В поисках короля - Усачева Елена Александровна 5 стр.


Его действия послужили сигналом, и вскоре всех сестер растащили по кустам. Хольт, занятый погрузкой ценностей на телеги, досадливо плюнул и в который раз пожалел, что здесь нет Рут.

Смерть сидела в отдалении на стволе поваленного дерева, очень прямо держа спину и сложив руки на коленях. На нее поглядывали, но не подходили, и на то были причины. Она впервые видела свет, и болезненно щурилась непривыкшими глазами, гладила теплый шершавый ствол дерева, подставляла ладони под солнечные лучи. Мир вдруг вспыхнул для нее, перевернулся и заиграл яркими красками. Смерть уже знала, что эти, непохожие на нее и сестер, называются мужчинами, что у них совсем другие голоса, что они гораздо сильнее ее, самой сильной из сестер. Она смотрела на них и не понимала, что они делают, зачем спешат куда-то. Жизнь во тьме текла не торопясь, день сменял день, но для Смерти ничего этого не существовало, она просто сидела в темноте на камнях, а потом ее позвали, чтобы убить.

— Тепло. — Сказала Смерть и засмеялась, потом тут же осеклась.

Она не знала ничего, как камень, всю жизнь пролежавший в земле. А теперь все было иначе, и голова болела от того, что она не могла в нее все вместить. Сестра мужчин села рядом с ней, осторожная, готовая в любую секунду сорваться с места и убежать.

— Как тебя зовут? — Спросила она.

Смерть не ответила, она не знали ни своего имени, ни того, что надо отвечать, если спрашивают.

— Меня зовут Омра. — Сказала дикарка.

«Омра» — повторила про себя Смерть и подумала, что все остальное тоже как-нибудь должно называться.

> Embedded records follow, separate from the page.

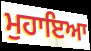
ਮੁਹਾਇਆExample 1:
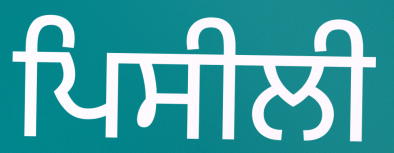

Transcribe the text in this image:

ਪਿਸੀਲੀ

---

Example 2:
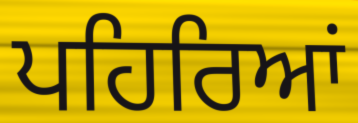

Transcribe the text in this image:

ਪਹਿਰਿਆਂ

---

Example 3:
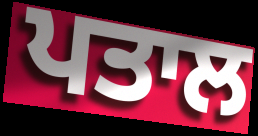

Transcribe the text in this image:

ਪਤਾਲ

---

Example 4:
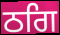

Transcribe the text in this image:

ਠਗਿ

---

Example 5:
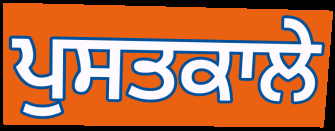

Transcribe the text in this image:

ਪੁਸਤਕਾਲੇ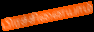
பிரச்சினையாம்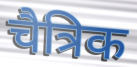
चैत्रिक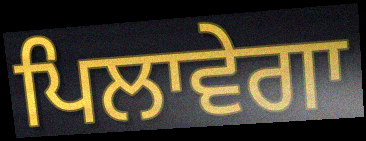
ਪਿਲਾਵੇਗਾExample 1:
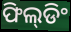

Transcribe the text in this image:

ଫିଲ୍‌ଡିଂ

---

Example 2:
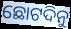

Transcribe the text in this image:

ଛୋଟଦିନୁ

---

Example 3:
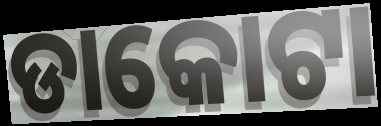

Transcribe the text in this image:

ଡାକୋଟା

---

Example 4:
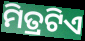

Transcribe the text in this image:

ମିତ୍ରଟିଏ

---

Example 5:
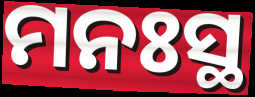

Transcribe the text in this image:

— Не разговаривай с ней! — Крикнула высокая изможденная старуха, самая старшая сестра, не убитая по приказу Хольта. — Это Смерть! Погубительница всего живого.

Смерть равнодушно посмотрела на ту, которую когда-то считала всемогущей, и отвернулась. Все, что она видела сейчас, было жизнью, и Смерть не понимала, как это может вдруг исчезнуть, если она не умрет.

Омра даже не посмотрела в сторону старухи, перед которой трепетали все сестры.

— Ты умеешь разговаривать? — Спросила она. — Ты вообще меня понимаешь?

Смерть нерешительно кивнула, она умела разговаривать, научилась, слушая сестер. Но ни одна из них не обращалась к ней так бесцеремонно.

— Тогда скажи что-нибудь. — Потребовала варварка.

— Омра. — Сказала Смерть.

Подошел вождь мужчин и встал, слушая их разговор.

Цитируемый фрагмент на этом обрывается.